Febrero es el mes del “todavía no”, pero también del “ya no más”, apenas un umbral, un vórtice de decisiones postergadas. No por azar, febrero es el mes del carnaval, del carnevale (del bajo latín carne levamen), que tanto puede querer decir adiós (vale) a la carne o que todavía podemos, antes de la cuaresma, disfrutar de ella.
En la época previa a la reforma del calendario que promovió Julio César, el año romano tenía diez meses de 36 días, contados a partir de marzo (por Marte). Aquel ordenamiento arcaico explica los nombres de los meses de septiembre (el séptimo), octubre (el octavo), noviembre (el noveno) y diciembre (el décimo). Julio César hizo que los meses fueran doce y tuvieran 30 o 31 días según fueran pares o impares.

→ Extractos de datos:
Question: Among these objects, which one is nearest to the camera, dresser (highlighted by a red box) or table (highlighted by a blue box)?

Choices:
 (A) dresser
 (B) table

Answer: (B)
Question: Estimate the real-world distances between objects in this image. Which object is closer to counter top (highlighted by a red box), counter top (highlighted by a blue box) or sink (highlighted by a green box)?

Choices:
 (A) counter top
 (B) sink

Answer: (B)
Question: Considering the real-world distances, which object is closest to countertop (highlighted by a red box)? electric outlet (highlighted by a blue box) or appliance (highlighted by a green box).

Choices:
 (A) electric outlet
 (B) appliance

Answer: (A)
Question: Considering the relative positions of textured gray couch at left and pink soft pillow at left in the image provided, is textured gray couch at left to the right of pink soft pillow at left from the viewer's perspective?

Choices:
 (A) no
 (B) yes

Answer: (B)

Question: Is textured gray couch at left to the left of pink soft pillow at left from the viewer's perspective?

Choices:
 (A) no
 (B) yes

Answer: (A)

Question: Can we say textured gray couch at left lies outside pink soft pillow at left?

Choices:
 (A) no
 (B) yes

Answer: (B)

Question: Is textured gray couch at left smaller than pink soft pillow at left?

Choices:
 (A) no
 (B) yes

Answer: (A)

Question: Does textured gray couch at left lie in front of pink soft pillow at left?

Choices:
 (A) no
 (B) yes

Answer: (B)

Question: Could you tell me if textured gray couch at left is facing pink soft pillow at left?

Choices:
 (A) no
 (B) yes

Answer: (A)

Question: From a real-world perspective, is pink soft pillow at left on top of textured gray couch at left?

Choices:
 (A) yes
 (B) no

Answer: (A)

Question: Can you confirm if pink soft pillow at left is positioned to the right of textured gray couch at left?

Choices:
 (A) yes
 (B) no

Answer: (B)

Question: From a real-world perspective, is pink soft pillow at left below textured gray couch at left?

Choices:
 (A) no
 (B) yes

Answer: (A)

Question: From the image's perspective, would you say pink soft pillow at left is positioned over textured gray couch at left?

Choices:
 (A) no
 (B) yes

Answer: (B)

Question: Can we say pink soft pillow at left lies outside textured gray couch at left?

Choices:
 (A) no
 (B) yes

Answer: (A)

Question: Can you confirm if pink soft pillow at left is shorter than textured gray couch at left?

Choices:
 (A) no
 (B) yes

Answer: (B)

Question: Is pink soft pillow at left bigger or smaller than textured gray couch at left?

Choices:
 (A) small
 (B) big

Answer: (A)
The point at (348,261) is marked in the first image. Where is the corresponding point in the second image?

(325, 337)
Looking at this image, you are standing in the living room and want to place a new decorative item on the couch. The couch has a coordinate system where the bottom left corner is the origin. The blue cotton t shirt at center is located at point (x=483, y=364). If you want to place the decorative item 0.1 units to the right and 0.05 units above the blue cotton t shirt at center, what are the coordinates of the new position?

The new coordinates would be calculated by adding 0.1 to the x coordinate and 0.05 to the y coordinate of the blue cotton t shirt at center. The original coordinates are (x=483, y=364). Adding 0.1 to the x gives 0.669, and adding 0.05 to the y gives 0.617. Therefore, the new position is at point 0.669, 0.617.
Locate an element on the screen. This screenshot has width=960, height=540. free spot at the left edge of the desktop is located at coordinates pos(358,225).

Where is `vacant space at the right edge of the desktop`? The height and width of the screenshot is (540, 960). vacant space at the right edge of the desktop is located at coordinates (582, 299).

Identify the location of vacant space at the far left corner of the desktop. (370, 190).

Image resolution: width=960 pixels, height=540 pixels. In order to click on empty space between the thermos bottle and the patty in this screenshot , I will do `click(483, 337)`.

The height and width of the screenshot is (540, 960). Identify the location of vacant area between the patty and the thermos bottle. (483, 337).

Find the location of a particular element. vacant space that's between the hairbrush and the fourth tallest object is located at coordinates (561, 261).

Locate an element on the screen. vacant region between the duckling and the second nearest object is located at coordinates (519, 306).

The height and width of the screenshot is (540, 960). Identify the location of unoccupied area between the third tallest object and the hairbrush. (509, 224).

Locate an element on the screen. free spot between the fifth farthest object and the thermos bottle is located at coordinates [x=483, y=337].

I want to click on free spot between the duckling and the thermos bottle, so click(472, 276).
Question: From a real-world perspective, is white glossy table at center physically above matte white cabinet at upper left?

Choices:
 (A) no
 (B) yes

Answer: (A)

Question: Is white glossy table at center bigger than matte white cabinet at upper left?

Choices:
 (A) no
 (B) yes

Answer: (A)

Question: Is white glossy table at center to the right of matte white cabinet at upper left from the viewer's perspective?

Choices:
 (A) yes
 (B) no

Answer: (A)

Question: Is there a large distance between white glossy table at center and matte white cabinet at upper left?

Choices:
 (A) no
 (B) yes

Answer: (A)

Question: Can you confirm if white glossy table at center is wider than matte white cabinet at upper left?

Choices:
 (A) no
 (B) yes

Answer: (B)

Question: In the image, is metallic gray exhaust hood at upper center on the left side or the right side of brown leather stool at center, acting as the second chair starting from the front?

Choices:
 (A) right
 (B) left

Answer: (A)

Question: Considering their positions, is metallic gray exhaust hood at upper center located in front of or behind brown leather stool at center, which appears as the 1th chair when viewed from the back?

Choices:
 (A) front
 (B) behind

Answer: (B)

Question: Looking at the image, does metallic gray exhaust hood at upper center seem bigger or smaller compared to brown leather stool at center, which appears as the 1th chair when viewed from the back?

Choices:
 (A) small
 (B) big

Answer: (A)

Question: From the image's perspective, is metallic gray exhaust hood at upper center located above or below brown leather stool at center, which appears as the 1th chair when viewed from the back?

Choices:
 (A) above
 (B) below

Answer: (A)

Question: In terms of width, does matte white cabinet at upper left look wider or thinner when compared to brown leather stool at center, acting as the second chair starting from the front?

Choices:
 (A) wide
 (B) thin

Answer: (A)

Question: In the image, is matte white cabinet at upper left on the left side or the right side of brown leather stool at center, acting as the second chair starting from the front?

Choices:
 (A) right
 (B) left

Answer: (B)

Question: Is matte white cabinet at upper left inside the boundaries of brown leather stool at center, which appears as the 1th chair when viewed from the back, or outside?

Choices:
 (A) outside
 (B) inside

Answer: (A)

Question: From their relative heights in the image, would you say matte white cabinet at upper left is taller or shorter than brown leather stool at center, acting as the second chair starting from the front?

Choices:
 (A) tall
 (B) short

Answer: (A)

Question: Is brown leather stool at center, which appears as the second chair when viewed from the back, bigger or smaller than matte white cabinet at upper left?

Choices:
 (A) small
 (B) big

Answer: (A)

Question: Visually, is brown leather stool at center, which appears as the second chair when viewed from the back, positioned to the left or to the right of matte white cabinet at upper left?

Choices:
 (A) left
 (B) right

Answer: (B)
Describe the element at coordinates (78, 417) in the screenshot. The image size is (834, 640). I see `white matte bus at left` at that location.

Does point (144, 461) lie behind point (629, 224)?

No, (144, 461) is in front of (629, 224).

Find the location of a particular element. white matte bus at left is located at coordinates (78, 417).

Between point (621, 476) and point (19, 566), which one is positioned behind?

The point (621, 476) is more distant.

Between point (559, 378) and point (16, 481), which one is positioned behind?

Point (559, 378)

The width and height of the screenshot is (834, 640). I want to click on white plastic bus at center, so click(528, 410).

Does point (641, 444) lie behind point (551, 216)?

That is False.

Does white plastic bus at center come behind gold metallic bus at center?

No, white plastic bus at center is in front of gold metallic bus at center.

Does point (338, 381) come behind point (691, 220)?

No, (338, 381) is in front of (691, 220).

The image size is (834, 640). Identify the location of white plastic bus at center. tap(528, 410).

→ Consigna 1: Resume el texto sobre febrero en dos oraciones.
→ Consigna 2:
Contesta brevemente estas preguntas sobre el texto sobre febrero:
(a) ¿De qué expresión del bajo latín procede «carnevale»?
(b) ¿A partir de qué mes se contaba el año romano antes de la reforma?
(c) ¿Cuántos meses tuvo el año después de la reforma de Julio César?
→ Consigna 3: Extrae del texto sobre febrero, por favor, el pasaje que empieza con «En la época» y sigue hasta «pares o impares.».

→ Resultado del ejercicio 1: Febrero aparece como un mes umbral, del «todavía no» y del «ya no más», y es también el mes del carnaval, palabra de origen latino que puede significar adiós a la carne o que aún se puede disfrutar de ella antes de la cuaresma. Antes de la reforma de Julio César, el año romano tenía diez meses contados desde marzo, lo que explica los nombres de septiembre a diciembre, y la reforma lo llevó a doce meses de 30 o 31 días.

→ Resultado del ejercicio 2:
(a) De «carne levamen».
(b) A partir de marzo.
(c) Doce.

→ Resultado del ejercicio 3:
En la época previa a la reforma del calendario que promovió Julio César, el año romano tenía diez meses de 36 días, contados a partir de marzo (por Marte). Aquel ordenamiento arcaico explica los nombres de los meses de septiembre (el séptimo), octubre (el octavo), noviembre (el noveno) y diciembre (el décimo). Julio César hizo que los meses fueran doce y tuvieran 30 o 31 días según fueran pares o impares.